Hart spoke passionately about the boys' war-torn background, saying their arrival spared them a life of being forced to be "child soldiers" and scrounging for food and water.

"To have the opportunity to come here to America, it's like they won the Powerball lottery, for them to be able to come over and get an education," Hart said.

Hinckley-Big Rock, a formidable Class 1A basketball program that could face a tougher postseason path if the transfers are allowed to keep playing, released a statement Tuesday that indicated H-BR athletic director and boys basketball coach Bill Sambrookes contacted the IHSA eight months before the season started to raise concerns about A-HOPE.

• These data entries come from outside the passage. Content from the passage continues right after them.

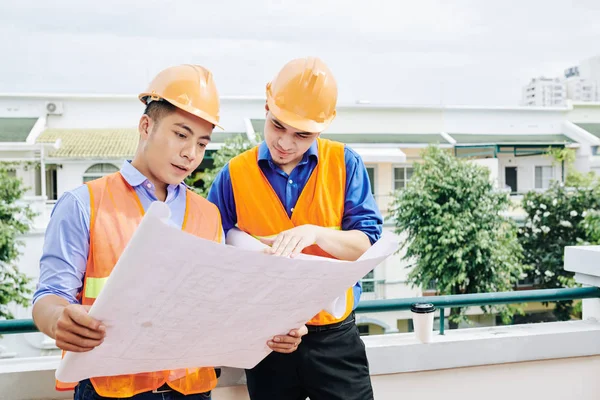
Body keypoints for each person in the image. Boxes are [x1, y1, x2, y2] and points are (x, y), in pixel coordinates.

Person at [32, 64, 306, 400]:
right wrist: (57, 319)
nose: (191, 154)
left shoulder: (208, 214)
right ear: (146, 126)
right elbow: (49, 295)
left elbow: (221, 304)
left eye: (202, 143)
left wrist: (272, 329)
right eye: (181, 134)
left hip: (192, 389)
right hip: (111, 390)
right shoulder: (83, 204)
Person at [207, 57, 383, 400]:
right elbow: (212, 256)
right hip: (268, 340)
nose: (285, 142)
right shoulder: (233, 175)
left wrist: (315, 233)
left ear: (321, 129)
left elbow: (366, 243)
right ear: (266, 108)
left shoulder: (346, 164)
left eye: (302, 134)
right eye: (276, 126)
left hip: (335, 339)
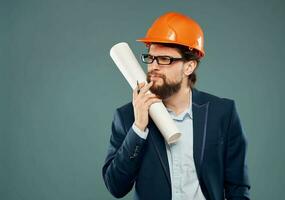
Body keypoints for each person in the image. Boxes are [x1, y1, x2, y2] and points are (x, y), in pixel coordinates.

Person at [102, 12, 250, 200]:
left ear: (189, 66)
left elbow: (238, 186)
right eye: (151, 58)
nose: (153, 66)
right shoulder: (127, 117)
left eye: (164, 59)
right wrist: (139, 128)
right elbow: (116, 187)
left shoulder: (222, 113)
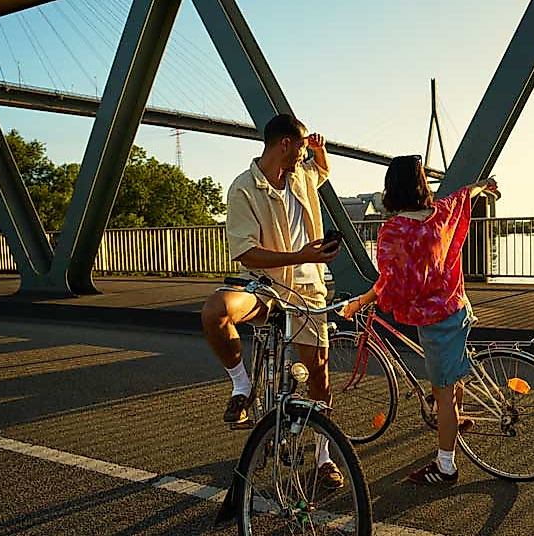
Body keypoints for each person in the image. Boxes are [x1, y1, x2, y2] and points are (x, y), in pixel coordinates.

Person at [201, 113, 344, 489]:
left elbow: (322, 170)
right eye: (299, 148)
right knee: (215, 310)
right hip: (264, 285)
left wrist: (320, 150)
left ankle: (325, 457)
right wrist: (302, 256)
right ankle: (241, 385)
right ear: (284, 144)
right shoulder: (243, 188)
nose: (302, 156)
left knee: (319, 378)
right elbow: (247, 253)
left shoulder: (301, 178)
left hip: (308, 290)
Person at [340, 155, 498, 485]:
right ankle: (457, 419)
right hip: (458, 307)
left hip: (436, 321)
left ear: (391, 188)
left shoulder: (395, 230)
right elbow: (464, 195)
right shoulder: (440, 214)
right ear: (422, 184)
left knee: (442, 391)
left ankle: (445, 466)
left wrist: (365, 301)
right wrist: (485, 186)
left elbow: (391, 282)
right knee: (453, 379)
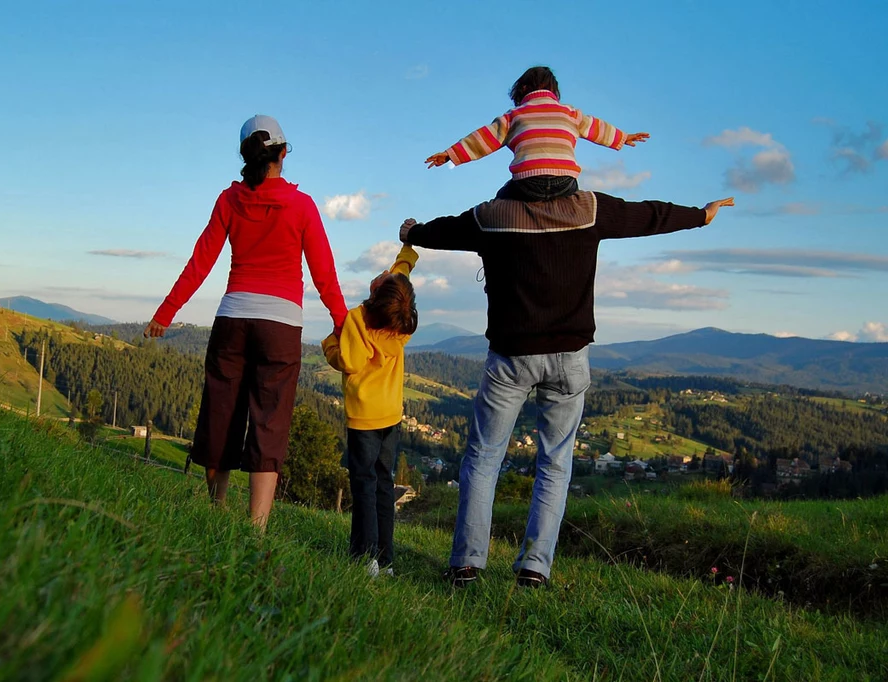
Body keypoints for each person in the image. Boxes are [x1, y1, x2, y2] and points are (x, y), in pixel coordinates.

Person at [400, 191, 735, 587]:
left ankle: (466, 564)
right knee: (555, 464)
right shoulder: (589, 208)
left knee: (484, 457)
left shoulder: (494, 214)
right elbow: (646, 216)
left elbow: (446, 231)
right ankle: (534, 568)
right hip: (569, 357)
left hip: (510, 355)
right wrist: (700, 214)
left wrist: (414, 232)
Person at [145, 115, 348, 531]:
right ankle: (255, 530)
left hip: (233, 318)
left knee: (221, 413)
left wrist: (166, 313)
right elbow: (324, 272)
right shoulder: (302, 205)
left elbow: (201, 261)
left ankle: (216, 511)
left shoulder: (228, 200)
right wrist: (343, 322)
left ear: (245, 155)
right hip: (282, 325)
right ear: (283, 153)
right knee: (269, 423)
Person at [321, 244, 419, 577]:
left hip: (363, 418)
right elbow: (400, 276)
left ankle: (365, 558)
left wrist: (329, 344)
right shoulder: (399, 320)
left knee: (363, 484)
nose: (384, 274)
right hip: (391, 415)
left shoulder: (358, 321)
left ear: (376, 294)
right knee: (383, 484)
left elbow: (347, 361)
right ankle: (386, 559)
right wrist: (407, 250)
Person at [425, 66, 649, 202]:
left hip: (527, 183)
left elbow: (483, 139)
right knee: (576, 199)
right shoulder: (570, 113)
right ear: (554, 91)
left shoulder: (514, 116)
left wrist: (450, 154)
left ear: (522, 88)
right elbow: (597, 128)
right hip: (566, 183)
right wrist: (623, 137)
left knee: (501, 199)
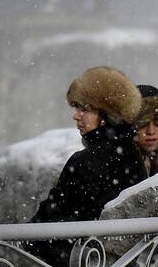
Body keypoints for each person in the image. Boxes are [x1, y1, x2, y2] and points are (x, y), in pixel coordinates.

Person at [32, 66, 146, 223]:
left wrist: (21, 238)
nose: (76, 116)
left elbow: (54, 218)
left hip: (84, 245)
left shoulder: (87, 160)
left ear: (107, 113)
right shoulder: (132, 152)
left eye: (84, 109)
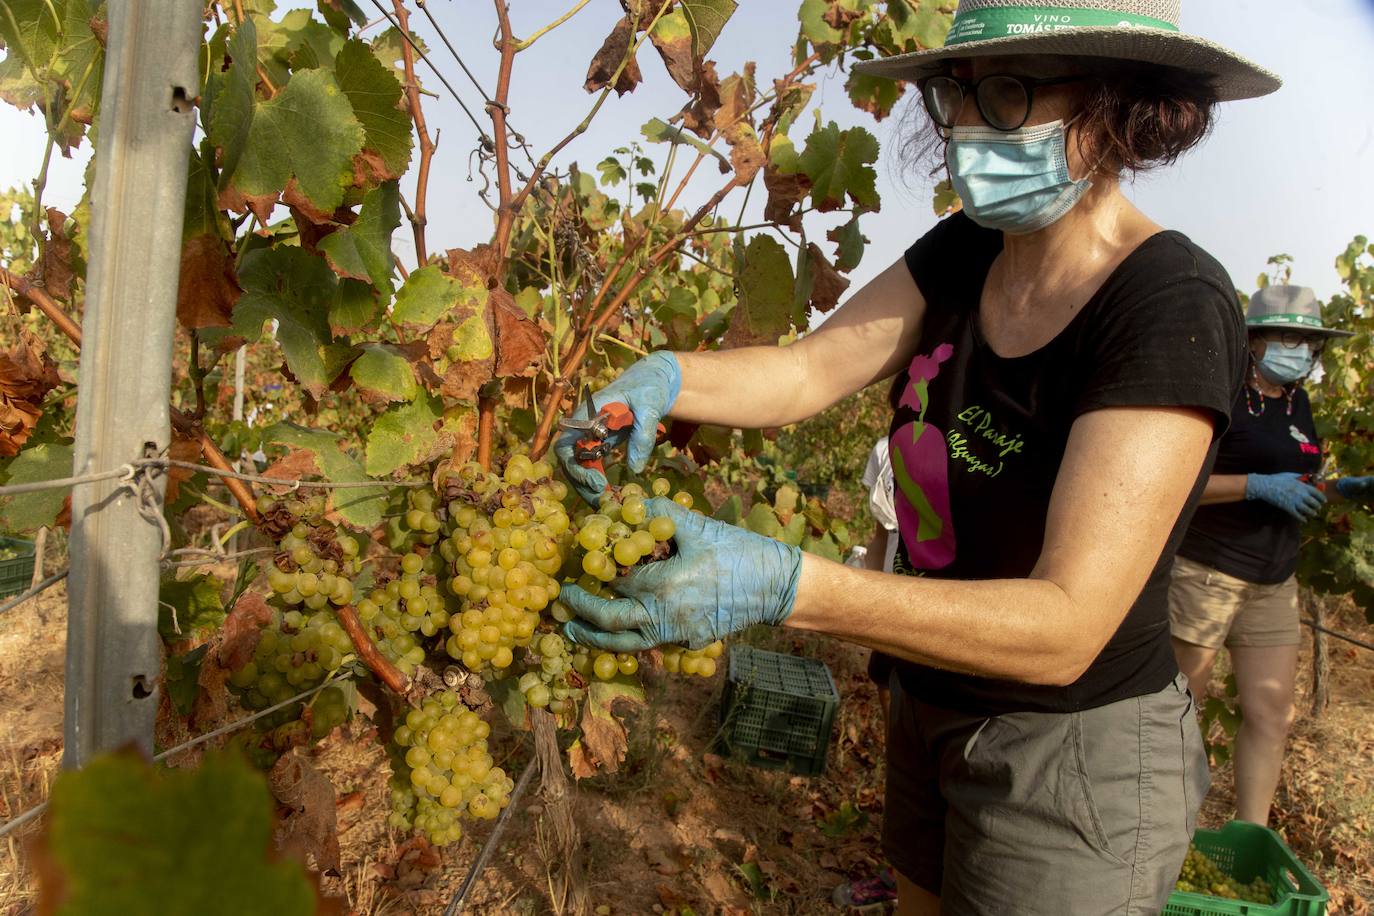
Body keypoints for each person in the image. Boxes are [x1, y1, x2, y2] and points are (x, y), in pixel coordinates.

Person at [554, 2, 1280, 912]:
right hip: (930, 697)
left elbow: (1067, 627)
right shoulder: (975, 248)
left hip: (1071, 753)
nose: (968, 128)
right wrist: (663, 378)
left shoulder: (1169, 301)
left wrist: (791, 585)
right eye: (958, 95)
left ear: (1121, 107)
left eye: (1008, 96)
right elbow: (808, 371)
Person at [1169, 285, 1374, 827]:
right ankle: (1167, 833)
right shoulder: (1221, 394)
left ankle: (1249, 836)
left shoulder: (1298, 403)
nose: (1300, 348)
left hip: (1273, 580)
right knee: (1180, 712)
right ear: (1253, 340)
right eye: (1288, 336)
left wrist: (1339, 490)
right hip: (1205, 573)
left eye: (1308, 340)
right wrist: (1254, 484)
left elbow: (1297, 483)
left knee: (1271, 714)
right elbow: (1177, 482)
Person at [831, 438, 902, 910]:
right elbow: (881, 539)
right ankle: (896, 875)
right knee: (901, 760)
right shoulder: (887, 449)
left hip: (963, 630)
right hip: (897, 630)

"It was never the intent of the Hinckley-Big Rock School District to attack the student athletes or Mooseheart," the school's statement read. "Our only intent was in gathering information about the A-HOPE program and the basis for participation in IHSA-sanctioned events and activities."

A-HOPE's website describes the organization as a nonprofit that provides "deserving student-athletes a seamless process of obtaining a student visa, transportation to the United States" and access to "an outstanding education."

The Mooseheart trio most recently played in last week's home opener against Leland-Earlville, a 60-45 Ramblers win after which coach Ron Ahrens raved about the way the South Sudanese players have acclimated at Mooseheart, on and off the court.

The boys have said they hope to use their basketball prowess as a way to bolster their chances to attend college in the United States.